FOURTEEN years after the television series which made her and her family familiar to countless viewers, Debra Griffiths remembers it all as if it was yesterday.

The newly-elected Cardigan town mayor says people still constantly remind her of ‘The Coal House’ the Bafta-winning reality TV series that chronicled her family’s struggles to live in 1927.

In 2007, Debra, her husband, Cerdin, and their three children, Steffan, Angharad and Gethin, turned the clock back 80 years.

Stripped of all modern conveniences, they spent a month living at a coal house in Blaenavon, as life would have been on the south Wales coalfields of the 1920s.

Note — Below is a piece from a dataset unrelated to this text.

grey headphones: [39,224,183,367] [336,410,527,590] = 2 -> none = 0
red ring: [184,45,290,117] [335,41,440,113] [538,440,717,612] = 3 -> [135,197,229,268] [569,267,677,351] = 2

Cerdin, a lorry driver, became a miner, Debra, a carer support worker, was a housewife and their Welsh-speaking children were placed in a school where the preferred language was English.

“How the time has gone so fast and all my children have grown up and left home,” Debra told the Tivy-Side this week.

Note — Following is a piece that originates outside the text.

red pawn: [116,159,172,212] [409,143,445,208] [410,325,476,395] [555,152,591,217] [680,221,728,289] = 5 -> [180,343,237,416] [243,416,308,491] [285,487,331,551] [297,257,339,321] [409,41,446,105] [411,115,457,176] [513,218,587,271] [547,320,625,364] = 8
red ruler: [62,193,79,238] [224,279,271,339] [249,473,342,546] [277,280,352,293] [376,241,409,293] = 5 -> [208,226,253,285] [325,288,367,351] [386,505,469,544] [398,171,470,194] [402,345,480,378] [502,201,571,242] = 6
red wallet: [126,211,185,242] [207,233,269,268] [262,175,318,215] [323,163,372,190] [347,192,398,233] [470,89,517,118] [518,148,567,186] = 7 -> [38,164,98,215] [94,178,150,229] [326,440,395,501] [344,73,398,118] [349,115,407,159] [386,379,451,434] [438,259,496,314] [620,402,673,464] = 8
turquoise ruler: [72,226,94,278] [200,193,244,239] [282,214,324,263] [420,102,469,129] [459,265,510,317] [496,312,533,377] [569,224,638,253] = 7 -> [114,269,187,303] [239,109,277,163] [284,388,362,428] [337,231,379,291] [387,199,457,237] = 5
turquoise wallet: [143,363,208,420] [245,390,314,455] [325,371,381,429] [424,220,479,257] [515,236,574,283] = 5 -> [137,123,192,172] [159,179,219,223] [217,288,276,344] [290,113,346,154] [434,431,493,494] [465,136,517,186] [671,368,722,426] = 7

“I was very emotional when we left our little coal house, because we came so close to our neighbours and got used to doing things like they did in those days.

“It really makes you appreciate what we have today.

“And, believe me, when we filmed The Coal House it was a real-life experience - no hidden treats, cars or hotels.

“It was as you saw it - hard work and scrimping for the last piece of crust sometimes, but you came to appreciate the little things in life.

“Family was important and how the children had to adapt to not only life in 1927, but the schooling! A huge shock to the system.

“We were there for a month – from mid-October to mid-November. And it was freezing!

“But I'm so proud of my family for going back to live the life of 1927. We've even written two books about our experiences - it was an amazing part of our lives.

“I miss the coal house. Life now is too busy for people to actually have the time even to have a conversation or just to relax.”